- Work required -
Please count the lines below that contain the string "sketchPlane", and reply with only that number.

** START OF Given information **

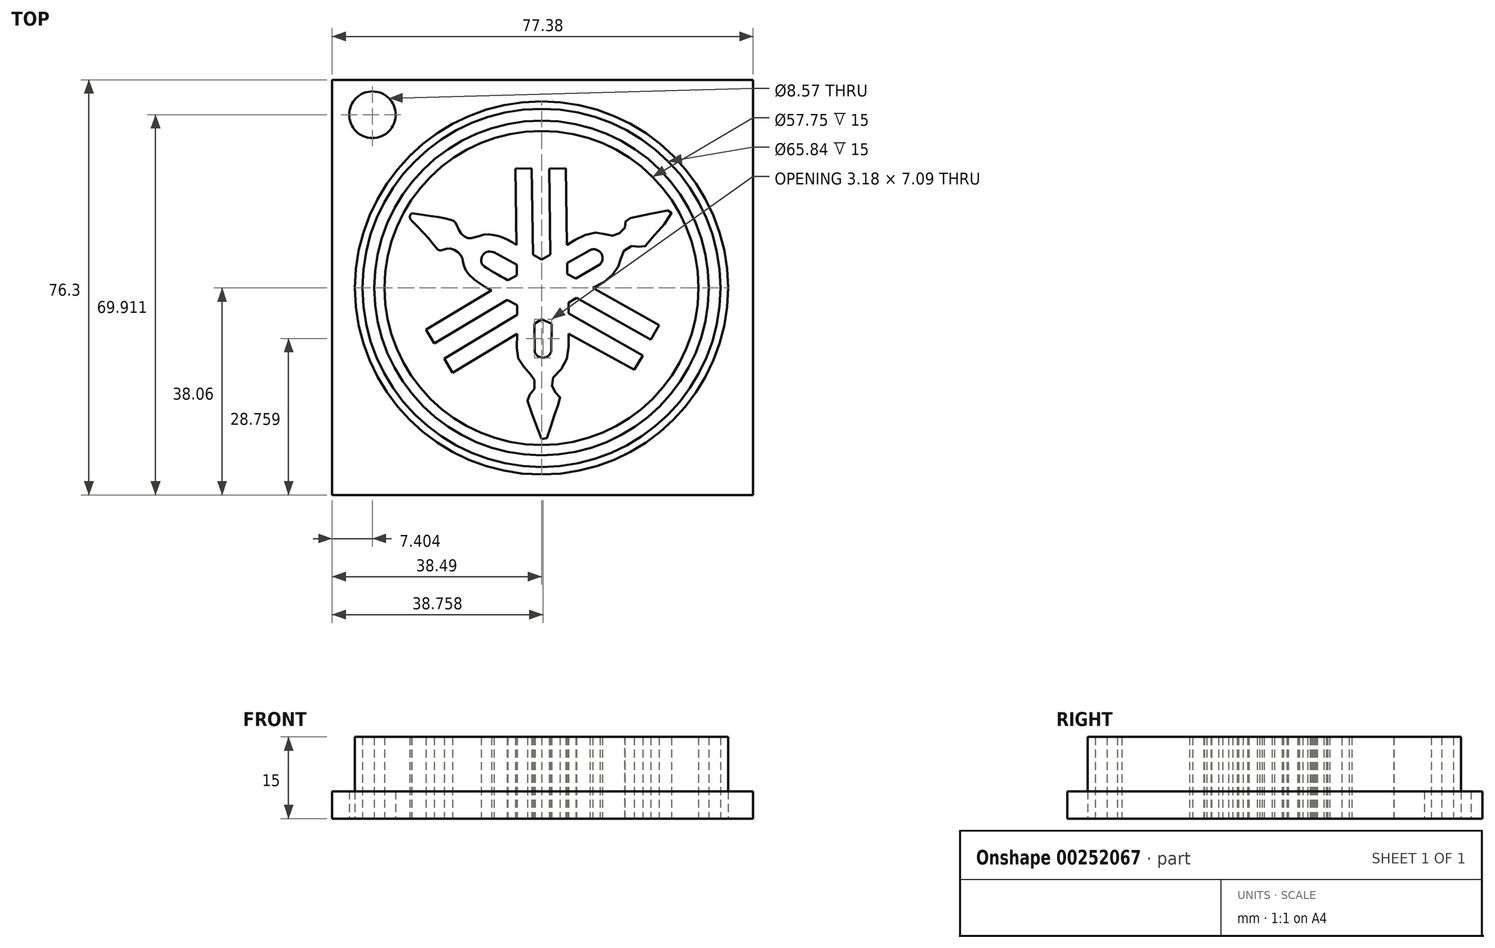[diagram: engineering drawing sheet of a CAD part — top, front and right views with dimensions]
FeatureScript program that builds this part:
annotation { "Feature Type Name" : "Feature", "Feature Type Description" : "" }
export const myFeature = defineFeature(function(context is Context, id is Id, definition is map)
    precondition{}
    {
        {
            var Q0;
            Q0=qCreatedBy(makeId("Top.planeOp"),FACE);
            var sketch = newSketch(context, id + "F0", { "sketchPlane" : qUnion([Q0])});
            skFitSpline(sketch, "E0", {"points": [v(-23.88, 12.43) * mm, v(-19.99, 8.19) * mm, v(-19.04, 7.04) * mm, v(-18.4, 6.89) * mm, v(-17.3, 7.24) * mm, v(-15.7, 6.84) * mm, v(-14.6, 5.6) * mm, v(-14.4, 4.54) * mm, v(-13.4, 2.55) * mm, v(-10.06, 0) * mm, v(-9.16, -0.45) * mm], "startDerivative": vector(26.17, -27.18) * mm, "endDerivative": vector(9.8, -4.27) * mm});
            skLineSegment(sketch, "E1", {"start": v(-9.16, -0.45) * mm, "end": v(-21.24, -7.68) * mm});
            skLineSegment(sketch, "E2", {"start": v(-21.24, -7.68) * mm, "end": v(-19.7, -10.24) * mm});
            skLineSegment(sketch, "E3", {"start": v(-19.7, -10.24) * mm, "end": v(-6.34, -2.23) * mm});
            skLineSegment(sketch, "E4", {"start": v(-6.34, -2.23) * mm, "end": v(-4.47, -3.14) * mm});
            skLineSegment(sketch, "E5", {"start": v(-4.47, -3.14) * mm, "end": v(-4.47, -4.94) * mm});
            skLineSegment(sketch, "E6", {"start": v(-4.47, -4.94) * mm, "end": v(-17.9, -13.02) * mm});
            skLineSegment(sketch, "E7", {"start": v(-17.9, -13.02) * mm, "end": v(-16.35, -15.59) * mm});
            skLineSegment(sketch, "E8", {"start": v(-16.35, -15.59) * mm, "end": v(-4.47, -8.43) * mm});
            skFitSpline(sketch, "E9", {"points": [v(-4.47, -8.43) * mm, v(-4.47, -12.17) * mm, v(-3.8, -13.77) * mm, v(-2.2, -15.77) * mm, v(-1.49, -16.48) * mm, v(-1.17, -17.86) * mm, v(-1.75, -19.28) * mm, v(-2.46, -19.9) * mm, v(-2.46, -21.06) * mm, v(-0.64, -26) * mm, v(0.16, -27.93) * mm, v(0.78, -27.87) * mm, v(1.66, -25.55) * mm, v(2.7, -22.41) * mm, v(3.33, -20.67) * mm, v(3.32, -19.92) * mm, v(2.51, -19.15) * mm, v(1.96, -18.13) * mm, v(2, -16.76) * mm, v(3.9, -14.6) * mm, v(4.89, -11.83) * mm, v(4.99, -8.43) * mm], "startDerivative": vector(-3.37, -63.26) * mm, "endDerivative": vector(-0.73, 54.6) * mm});
            skLineSegment(sketch, "E10", {"start": v(4.99, -8.43) * mm, "end": v(17.08, -15.03) * mm});
            skLineSegment(sketch, "E11", {"start": v(17.08, -15.03) * mm, "end": v(18.66, -12.45) * mm});
            skLineSegment(sketch, "E12", {"start": v(18.66, -12.45) * mm, "end": v(4.99, -4.7) * mm});
            skLineSegment(sketch, "E13", {"start": v(4.99, -4.7) * mm, "end": v(4.99, -2.73) * mm});
            skLineSegment(sketch, "E14", {"start": v(4.99, -2.73) * mm, "end": v(6.44, -1.85) * mm});
            skLineSegment(sketch, "E15", {"start": v(6.44, -1.85) * mm, "end": v(20.09, -9.51) * mm});
            skLineSegment(sketch, "E16", {"start": v(20.09, -9.51) * mm, "end": v(21.6, -6.83) * mm});
            skLineSegment(sketch, "E17", {"start": v(21.6, -6.83) * mm, "end": v(9.43, 0) * mm});
            skFitSpline(sketch, "E18", {"points": [v(9.43, 0) * mm, v(12.16, 1.54) * mm, v(13.7, 3.26) * mm, v(14.48, 4.74) * mm, v(14.7, 5.98) * mm, v(15.58, 7.26) * mm, v(17.12, 7.75) * mm, v(18.2, 7.52) * mm, v(18.93, 7.6) * mm, v(19.98, 8.81) * mm, v(23.76, 13.34) * mm, v(23.8, 14.14) * mm, v(23.12, 14.23) * mm, v(16.13, 12.75) * mm, v(15.61, 12.45) * mm, v(15.36, 11.81) * mm, v(15.29, 11.01) * mm, v(14.44, 10.13) * mm, v(13.37, 9.6) * mm, v(11.92, 9.8) * mm, v(10.58, 10.14) * mm, v(8.63, 9.91) * mm, v(6.31, 8.88) * mm, v(4.67, 7.91) * mm], "startDerivative": vector(49.67, 23.64) * mm, "endDerivative": vector(-33.34, -20.56) * mm});
            skLineSegment(sketch, "E19", {"start": v(4.67, 7.91) * mm, "end": v(4.5, 21.98) * mm});
            skLineSegment(sketch, "E20", {"start": v(4.5, 21.98) * mm, "end": v(1.4, 21.94) * mm});
            skLineSegment(sketch, "E21", {"start": v(1.4, 21.94) * mm, "end": v(1.6, 6.12) * mm});
            skLineSegment(sketch, "E22", {"start": v(0, 5.23) * mm, "end": v(1.6, 6.12) * mm});
            skLineSegment(sketch, "E23", {"start": v(-1.59, 6.12) * mm, "end": v(0, 5.23) * mm});
            skLineSegment(sketch, "E24", {"start": v(-1.59, 6.12) * mm, "end": v(-1.79, 21.98) * mm});
            skLineSegment(sketch, "E25", {"start": v(-1.79, 21.98) * mm, "end": v(-4.8, 21.94) * mm});
            skLineSegment(sketch, "E26", {"start": v(-4.8, 21.94) * mm, "end": v(-4.61, 7.91) * mm});
            skFitSpline(sketch, "E27", {"points": [v(-4.61, 7.91) * mm, v(-7.49, 9.39) * mm, v(-10.66, 9.77) * mm, v(-12.84, 9.15) * mm, v(-14.63, 9.8) * mm, v(-15.77, 11.88) * mm, v(-16.49, 12.47) * mm, v(-23.82, 13.73) * mm], "startDerivative": vector(-17.86, 10.8) * mm, "endDerivative": vector(-39.94, 5.63) * mm});
            skArc(sketch, "E28", {"start": v(-23.82, 13.73) * mm, "mid": v(-24.2, 13.1) * mm, "end": v(-23.88, 12.43) * mm});
            skFitSpline(sketch, "E29", {"points": [v(-6.17, 1.43) * mm, v(-10.37, 3.86) * mm, v(-11.01, 4.61) * mm, v(-10.92, 5.8) * mm, v(-10.07, 6.63) * mm, v(-8.72, 6.58) * mm], "startDerivative": vector(-15.07, 8.29) * mm, "endDerivative": vector(8.03, -1.53) * mm});
            skLineSegment(sketch, "E30", {"start": v(-8.72, 6.58) * mm, "end": v(-4.53, 4.27) * mm});
            skLineSegment(sketch, "E31", {"start": v(-4.53, 4.27) * mm, "end": v(-4.53, 2.32) * mm});
            skLineSegment(sketch, "E32", {"start": v(-4.53, 2.32) * mm, "end": v(-6.17, 1.43) * mm});
            skLineSegment(sketch, "E33", {"start": v(-1.73, 0.9) * mm, "end": v(-1.73, -1.26) * mm});
            skLineSegment(sketch, "E34", {"start": v(-1.73, -1.26) * mm, "end": v(0, -2.32) * mm});
            skLineSegment(sketch, "E35", {"start": v(0, -2.32) * mm, "end": v(1.92, -1.16) * mm});
            skLineSegment(sketch, "E36", {"start": v(1.92, -1.16) * mm, "end": v(1.85, 0.8) * mm});
            skLineSegment(sketch, "E37", {"start": v(1.85, 0.8) * mm, "end": v(0.25, 1.9) * mm});
            skLineSegment(sketch, "E38", {"start": v(0.25, 1.9) * mm, "end": v(-1.73, 0.88) * mm});
            skArc(sketch, "E39", {"start": v(10.78, 4.35) * mm, "mid": v(10.93, 6.43) * mm, "end": v(8.91, 6.95) * mm});
            skLineSegment(sketch, "E40", {"start": v(8.91, 6.95) * mm, "end": v(4.73, 4.57) * mm});
            skLineSegment(sketch, "E41", {"start": v(4.73, 4.57) * mm, "end": v(4.73, 2.59) * mm});
            skLineSegment(sketch, "E42", {"start": v(4.73, 2.59) * mm, "end": v(6.33, 1.7) * mm});
            skLineSegment(sketch, "E43", {"start": v(6.33, 1.7) * mm, "end": v(10.78, 4.35) * mm});
            skCircle(sketch, "E44", {"center": v(0, 0) * mm, "radius": 28.87 * mm});
            skArc(sketch, "E45", {"start": v(-1.25, -11.68) * mm, "mid": v(0.33, -12.85) * mm, "end": v(1.81, -11.56) * mm});
            skLineSegment(sketch, "E46", {"start": v(-1.32, -6.57) * mm, "end": v(-1.25, -11.68) * mm});
            skLineSegment(sketch, "E47", {"start": v(-1.32, -6.57) * mm, "end": v(0, -5.76) * mm});
            skLineSegment(sketch, "E48", {"start": v(0, -5.76) * mm, "end": v(1.86, -6.57) * mm});
            skLineSegment(sketch, "E49", {"start": v(1.86, -6.57) * mm, "end": v(1.81, -11.56) * mm});
            skCircle(sketch, "E50", {"center": v(0, 0) * mm, "radius": 34.3 * mm});
            skCircle(sketch, "E51", {"center": v(0, 0) * mm, "radius": 32.92 * mm});
            skCircle(sketch, "E52", {"center": v(0, 0) * mm, "radius": 30.76 * mm});
            skSolve(sketch);
        }
        {
            var Q0;
            Q0=makeQuery(id+"F0.imprint","IMPRINT",FACE,{"disambiguationData":[TD([[makeQuery(id+"F0.imprint","IMPRINT",EDGE,{"derivedFrom":sQuery(id+"F0.wireOp",EDGE,"E0")}),1.0]])]});
            var Q1;
            Q1=makeQuery(id+"F0.imprint","IMPRINT",FACE,{"disambiguationData":[TD([[makeQuery(id+"F0.imprint","IMPRINT",EDGE,{"derivedFrom":sQuery(id+"F0.wireOp",EDGE,"E50")}),1.0]])]});
            var Q2;
            Q2=makeQuery(id+"F0.imprint","IMPRINT",FACE,{"disambiguationData":[TD([[makeQuery(id+"F0.imprint","IMPRINT",EDGE,{"derivedFrom":sQuery(id+"F0.wireOp",EDGE,"E44")}),-1.0]])]});
            extrude(context, id + "F1", {"entities" : qUnion([Q0, Q1, Q2]), "offsetDistance" : 25 * mm, "depth" : 15 * mm});
        }
        {
            var Q0;
            Q0=qCreatedBy(makeId("Top.planeOp"),FACE);
            var sketch = newSketch(context, id + "F2", { "sketchPlane" : qUnion([Q0])});
            skLineSegment(sketch, "E53.bottom", {"start": v(-38.49, 38.24) * mm, "end": v(38.89, 38.24) * mm});
            skLineSegment(sketch, "E53.top", {"start": v(-38.49, -38.06) * mm, "end": v(38.89, -38.06) * mm});
            skLineSegment(sketch, "E53.left", {"start": v(-38.49, 38.24) * mm, "end": v(-38.49, -38.06) * mm});
            skLineSegment(sketch, "E53.right", {"start": v(38.89, 38.24) * mm, "end": v(38.89, -38.06) * mm});
            skCircle(sketch, "E54", {"center": v(-31.09, 31.85) * mm, "radius": 4.28 * mm});
            skSolve(sketch);
        }
        {
            var Q0;
            Q0=makeQuery(id+"F2.imprint","IMPRINT",FACE,{"disambiguationData":[TD([[makeQuery(id+"F2.imprint","IMPRINT",EDGE,{"derivedFrom":sQuery(id+"F2.wireOp",EDGE,"E53.bottom")}),-1.0]])]});
            extrude(context, id + "F3", {"entities" : qUnion([Q0]), "depth" : 5 * mm, "offsetDistance" : 25 * mm});
        }
    });
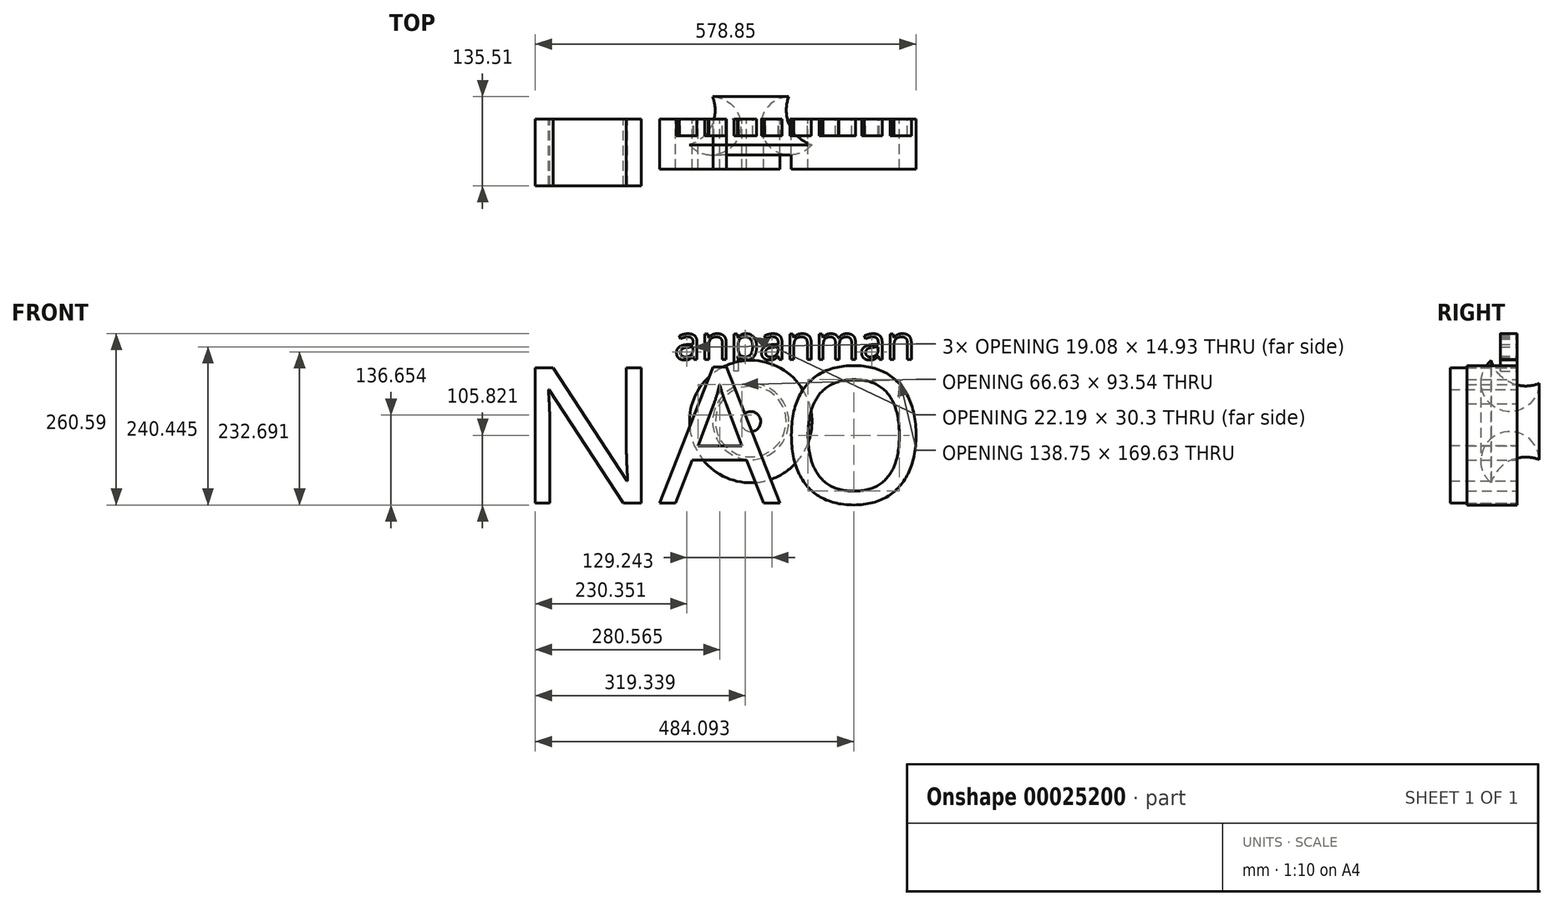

** END OF Given information **

- Full response -
2